Another omission is the effect on British opinion of Republican mainland[i] targeting, which certainly had multifarious effects, not the least of which was to create a “war weary” British public, and to spur on a number of politicians who sought to make their reputations by attempting to solve a seemingly intractable violent conflict.
Finally, in the quick run through of causes of the conflict at the beginning of the book, the author clearly and rightly identifies the dominance of the Loyalists over the large Catholic minority lacking human rights and privilege as the key cause of the conflict. On the other hand, being a bit airy fairy myself, I would like to have seen a discussion of “Irishness”. After all, the Loyalists are also Irish. Do we distinguish between GB Shaw, JM Synge, Jonathan Swift, James Joyce, Samuel Beckett? They are all Irish, whether Prod or Taig. Of the several violent attempts by the Irish to gain their freedom from the British mentioned by the author, one of the more famous, that of the United Irishmen, was led by the Protestant Wolfe Tone in 1798, who cheated the gallows by committing suicide, much to the chagrin of the Catholics among his following. The point is simply that the Loyalists also regard themselves as Irish as well as British.
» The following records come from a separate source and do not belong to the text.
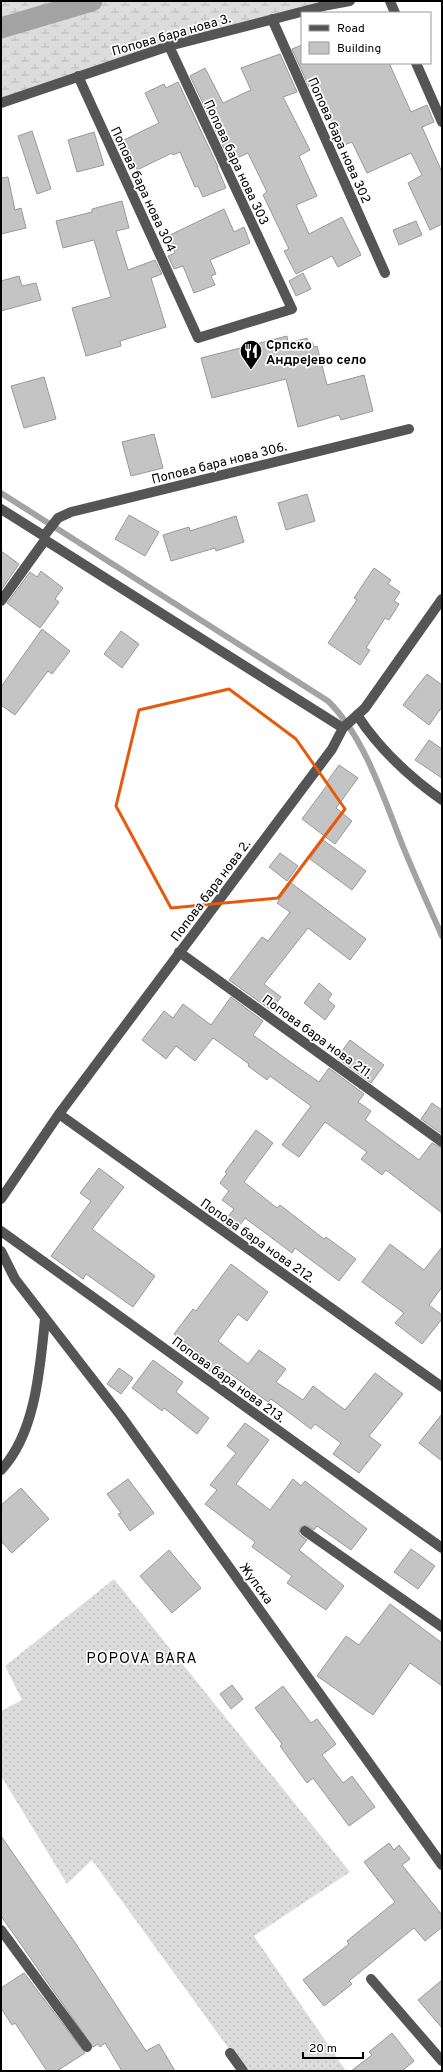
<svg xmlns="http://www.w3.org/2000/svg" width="443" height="2072" viewBox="0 0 443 2072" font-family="Overpass,sans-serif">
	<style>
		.grass { fill: url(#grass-dots) }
		.wetland { fill: url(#wetland-marsh) }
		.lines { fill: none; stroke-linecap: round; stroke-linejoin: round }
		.stream { stroke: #a3a3a3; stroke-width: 6 }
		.canal { stroke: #a3a3a3; stroke-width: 21 }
		.building { fill: #c4c4c4; stroke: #999 }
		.minor { stroke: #555; stroke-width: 10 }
		.marked { fill: none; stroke: #e8590c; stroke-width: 3; stroke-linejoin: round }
		.labels { text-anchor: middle; stroke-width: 3.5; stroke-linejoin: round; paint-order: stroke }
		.street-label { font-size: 13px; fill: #000; stroke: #fff }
		.poi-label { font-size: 13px; font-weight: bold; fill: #000; stroke: #fff; text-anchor: start }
		.quarter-label { font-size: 15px; letter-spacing: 1px; fill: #000; stroke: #fff }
	</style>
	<defs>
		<pattern id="grass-dots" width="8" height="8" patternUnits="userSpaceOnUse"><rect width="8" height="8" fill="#dcdcdc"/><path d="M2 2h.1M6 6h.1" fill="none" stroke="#bbb" stroke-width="1.8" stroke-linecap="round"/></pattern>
		<pattern id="wetland-marsh" width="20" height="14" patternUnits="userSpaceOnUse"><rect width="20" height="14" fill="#dcdcdc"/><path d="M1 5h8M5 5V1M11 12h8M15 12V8" fill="none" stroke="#bbb"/></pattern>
	</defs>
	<rect width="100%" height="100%" fill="#fff"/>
	<path class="grass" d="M114 1579 350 1872 254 1936 346 2071H245L92 1860 67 1884 1 1776V1711L22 1700 5 1666Z"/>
	<path class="wetland" d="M1 1H350L169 46 1 104Z"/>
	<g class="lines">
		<path class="stream" d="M1 493 328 701C365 737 385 802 404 849 416 878 429 907 442 936"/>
		<path class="canal" d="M1 28 92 1"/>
	</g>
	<path class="building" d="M302 45V63H389L411 112 427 105 434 122 422 127 442 172V224L430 230 408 183 422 175 411 153 367 173 352 142 342 146 329 116 331 115 316 84 309 87 292 49Z
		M280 54 297 92 283 97 310 150 299 156 317 196 296 205 309 234 342 217 361 255 338 267 332 256 296 274 284 251 289 249 263 195 267 192 248 153 230 161 190 76 205 68 223 103 251 90 241 68Z
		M178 82 218 167H217L226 188 203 197 198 186 195 187 180 152 173 155 172 153 137 170 124 140 159 123 145 93 164 84 166 88Z
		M32 131 51 189 37 194 18 136Z
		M94 132 104 165 77 172 68 140Z
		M8 177 15 210 21 208 26 228 1 234V178Z
		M122 201 129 228 116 231 128 270 155 260 162 274 151 278 166 327 120 341 121 346 86 356 72 308 111 297 94 240 63 248 56 221 92 212V209Z
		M224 209 234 232 244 227 250 243 210 260 216 274 211 276 215 285 194 293 183 266 174 269 168 256 175 253 168 236Z
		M416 221 422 235 399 245 393 230Z
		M303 273 311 289 296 296 289 281Z
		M19 276 22 286 36 283 41 300 1 311V281Z
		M287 336 288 343 307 338 309 343 312 342 314 347 317 346 327 385 364 375 373 411 341 420 339 415 298 427 286 379 212 398 201 358Z
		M44 377 56 419 24 428 11 386Z
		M154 434 163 468 131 476 122 442Z
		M307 494 315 521 286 530 278 503Z
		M129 515 159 532 145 556 115 539Z
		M236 516 244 542 216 551 215 548 171 561 163 535 189 527 190 531Z
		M1 551 19 564 1 590Z
		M374 568 391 580 388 584 400 592 394 601 399 604 389 620 385 618 366 648 370 650 360 665 328 643 357 600 354 598Z
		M41 571 63 588 55 599 59 602 40 628 7 603 30 572 37 577Z
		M42 629 70 651 52 674 48 671 15 715 1 705V687Z
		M121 631 139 644 122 668 104 654Z
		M427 674 442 685V707L429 725 403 705Z
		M429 740 442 749V778L415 760Z
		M339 765 358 778 336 808 352 821 335 844 302 819 328 784 327 782Z
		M323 840 366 871 352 890 310 859Z
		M280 853 298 866 287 881 269 867Z
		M291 883 366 939 350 960 308 928 264 984 281 997 271 1010 229 980 262 937 268 941 290 912 277 903Z
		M319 983 332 994 328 1000 335 1006 325 1020 304 1003Z
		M231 997 263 1021 253 1035 296 1066 319 1082 329 1068 364 1094 358 1102 371 1111 365 1120 419 1160 432 1143 442 1148V1213L386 1170 382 1175 361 1159 367 1152 325 1122 299 1157 282 1145 311 1106 270 1076 267 1080 248 1066 249 1064 213 1038 195 1061 176 1046 166 1059 142 1040 164 1011 173 1018 183 1004 211 1025Z
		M350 1040 384 1065 371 1083 337 1058Z
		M432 1103 442 1110V1134L421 1119Z
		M256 1130 273 1143 244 1182 277 1208 280 1205 324 1239 326 1237 356 1259 339 1281 295 1248 292 1253 245 1218 235 1232 223 1223 234 1209 222 1200 229 1191 220 1183 227 1173 225 1172Z
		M99 1168 124 1187 92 1229 155 1276 133 1307 86 1274 83 1279 51 1256 91 1201 80 1193Z
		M390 1244 424 1270 442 1247V1287L429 1305 442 1315V1319L422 1344 395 1323 404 1313 362 1282Z
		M231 1264 268 1292 247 1321 238 1314 218 1341 248 1364 259 1350 286 1369 276 1382 303 1400 313 1386 345 1410 375 1373 403 1394 369 1436 381 1445 359 1473 333 1454 341 1443 315 1424 311 1429 271 1399 268 1402 224 1369 218 1377 201 1365 205 1358 174 1334 193 1309 196 1311Z
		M153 1360 183 1382 176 1392 209 1418 197 1434 164 1408 162 1411 132 1388Z
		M119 1368 133 1378 121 1394 107 1384Z
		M442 1414V1461L419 1443Z
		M245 1423 269 1440 236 1484 270 1510 293 1479 301 1486 305 1481 367 1529 351 1550 317 1526 314 1530 306 1525 300 1528 299 1534 307 1540 299 1550 344 1586 326 1610 287 1583 292 1576 252 1547 255 1542 205 1504 217 1490 210 1485 236 1453 227 1446Z
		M128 1479 154 1513 130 1531 118 1514 121 1513 107 1494Z
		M21 1488 49 1519 12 1553 1 1541V1505Z
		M411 1549 435 1566 418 1589 394 1572Z
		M169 1550 201 1588 172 1613 140 1576Z
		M390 1604 442 1643V1686L410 1663 373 1715 317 1676 346 1636 359 1645Z
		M232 1685 243 1699 231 1709 220 1694Z
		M283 1686 311 1723 317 1719 336 1744 322 1755 343 1783 352 1776 375 1807 349 1826 313 1778 307 1783 280 1746 282 1744 255 1708Z
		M1 1836 74 1941 146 2051 159 2044 175 2071H122L105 2043 100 2047 98 2044 93 2047 1 1916Z
		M389 1843 394 1850 399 1845 410 1859 402 1865 442 1915V1927L425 1941 414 1928 349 1981 352 1984 324 2006 303 1980 349 1944 347 1941 395 1902 364 1862Z
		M24 1973 85 2053 57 2071H47L15 2023 12 2025 1 2008V1988Z
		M442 1980V2028L418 2000Z
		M392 2033 414 2061 402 2071H351L372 2055 369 2052Z"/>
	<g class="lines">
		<path class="minor" d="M390 1 395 13
			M272 19 385 273
			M416 63 442 122
			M78 76 198 338 292 309 169 46
			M1 103 169 46 328 5 350 1
			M1 509 44 536 45 540 343 728
			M44 536 58 518 71 512 409 429
			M1 601 45 540
			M357 715C380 750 408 776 442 800
			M179 952 442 1142
			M59 1114 442 1387
			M1 1199 59 1114 332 749 343 728 365 708 442 599
			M1 1231 442 1548
			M1 1251 15 1279 121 1416 442 1865
			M1 1470C36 1433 40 1367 45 1319
			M305 1531 442 1627
			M1 1930 87 2047
			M371 1979 442 2061
			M230 2053 243 2071"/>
	</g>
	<path class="marked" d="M229 689 296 739 345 809 278 898 171 908 116 806 139 710Z"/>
	<defs>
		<g id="restaurant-pin" transform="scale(1.15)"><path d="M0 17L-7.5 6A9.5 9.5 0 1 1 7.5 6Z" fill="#000" stroke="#fff"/><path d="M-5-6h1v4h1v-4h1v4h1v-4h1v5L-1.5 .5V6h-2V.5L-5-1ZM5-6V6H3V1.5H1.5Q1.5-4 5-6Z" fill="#fff"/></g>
	</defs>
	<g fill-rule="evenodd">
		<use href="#restaurant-pin" x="251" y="351"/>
	</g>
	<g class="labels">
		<g class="street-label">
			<text transform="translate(171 34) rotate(-16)" y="5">Попова бара нова 3.</text>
			<text transform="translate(340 140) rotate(66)" y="5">Попова бара нова 302</text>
			<text transform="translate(237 162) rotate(65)" y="5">Попова бара нова 303</text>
			<text transform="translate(144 189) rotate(65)" y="5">Попова бара нова 304</text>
			<text transform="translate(219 462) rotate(-14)" y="5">Попова бара нова 306.</text>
			<text transform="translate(210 890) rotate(-53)" y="5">Попова бара нова 2.</text>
			<text transform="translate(318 1036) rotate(36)" y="5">Попова бара нова 211.</text>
			<text transform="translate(258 1240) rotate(35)" y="5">Попова бара нова 212.</text>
			<text transform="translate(229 1379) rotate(36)" y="5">Попова бара нова 213.</text>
			<text transform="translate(257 1583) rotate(54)" y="5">Жупска</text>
		</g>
		<g class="poi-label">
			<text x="266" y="349">Српско<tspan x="266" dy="15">Андрејево село</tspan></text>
		</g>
		<g class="quarter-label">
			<text x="142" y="1663">POPOVA BARA</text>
		</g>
	</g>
	<rect width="443" height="2072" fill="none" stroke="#000000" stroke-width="4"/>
	<rect x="301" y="12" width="130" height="52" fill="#ffffff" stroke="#999999"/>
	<rect x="309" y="25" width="20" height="6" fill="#555555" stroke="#999999"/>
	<text x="337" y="32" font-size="12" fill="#000000">Road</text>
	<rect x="309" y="42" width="20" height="12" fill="#c4c4c4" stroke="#999999"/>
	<text x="337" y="52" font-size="12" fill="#000000">Building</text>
	<path d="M303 2052v6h60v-6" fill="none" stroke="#000000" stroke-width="2"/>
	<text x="309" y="2052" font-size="12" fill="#000000" stroke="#ffffff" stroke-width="3" paint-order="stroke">20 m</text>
</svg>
However, these omissions are all perfectly reasonable given the purpose of Beyond Violence. This world needs clear no-nonsense analysis of the complexities of securing a peaceful world. Mari Fitzduff has provided it.
[i] The IRA targeted courts of justice, Downing Street, individual politicians, the City of London, the cities of Manchester and Birmingham, Tower of London, shopping centres and the whole of the British cabinet including the then prime minister. The term mainland, oddly, refers to the neighbouring island of Britain.